The ultimate guidebook

Feedback, the best guidebook the Materialist has ever encountered Long ago, the Materialist worked at a magazine with a very talented and kind creative director who used to let her come into his office after hours and rifle through his collection of art books. Among them was a slim yellow bar of a book called Feedback (pictured at left), which remains, to this day, the best guidebook the Materialist has ever encountered.
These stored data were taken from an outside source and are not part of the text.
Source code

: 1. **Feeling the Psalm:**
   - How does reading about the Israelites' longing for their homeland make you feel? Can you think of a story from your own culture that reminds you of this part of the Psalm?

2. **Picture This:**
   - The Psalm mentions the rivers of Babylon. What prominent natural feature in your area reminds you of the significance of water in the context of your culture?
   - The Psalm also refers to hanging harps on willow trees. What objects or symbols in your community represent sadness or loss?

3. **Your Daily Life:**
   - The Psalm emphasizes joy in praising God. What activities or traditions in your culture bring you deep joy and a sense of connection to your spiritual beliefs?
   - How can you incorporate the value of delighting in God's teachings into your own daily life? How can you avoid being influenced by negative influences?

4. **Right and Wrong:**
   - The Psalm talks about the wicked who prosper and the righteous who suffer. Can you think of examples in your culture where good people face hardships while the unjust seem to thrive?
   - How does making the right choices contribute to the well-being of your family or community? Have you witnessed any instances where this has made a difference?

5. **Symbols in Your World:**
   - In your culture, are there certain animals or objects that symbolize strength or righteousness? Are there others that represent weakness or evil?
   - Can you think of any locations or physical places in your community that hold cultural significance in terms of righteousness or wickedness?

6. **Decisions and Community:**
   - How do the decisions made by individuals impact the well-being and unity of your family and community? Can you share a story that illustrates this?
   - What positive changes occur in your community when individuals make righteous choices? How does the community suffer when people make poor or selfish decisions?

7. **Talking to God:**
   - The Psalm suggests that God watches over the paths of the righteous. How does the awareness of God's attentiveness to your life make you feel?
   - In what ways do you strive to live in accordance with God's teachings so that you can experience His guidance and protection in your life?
Feedback is a publication by the uber-design firm Pentagram, who contacted everyone in their orbit--designers, artists, writers, photographers, stylists, illustrators, producers, and architects, from Stockholm, New York, Tehran, Tokyo, Singapore, Hong Kong, Paris, Budapest, Munich, London: really, anyone anywhere with an interest in design--and solicited their suggestions for their favorite restaurants, hotels, shops, parks, and sights in their favorite cities around the world. The volume, which is updated once every few years or so, is sent to the firm's friends and clients, and is filled with wonderful discoveries, lively, intimate writing, and (for design junkies, anyway) a thrilling peek into how the creative half lives and travels. Through it, you learn about famed product designer Constantin Boym's favorite Moscow restaurant, Apshu (an "enchanted space, a romantic ruin of an imaginary apartment") and artist Maira Kalman's favorite spot in Tel Aviv, the Bauhaus Center ("the best time to visit Tel Aviv is in the spring, before it gets too hot").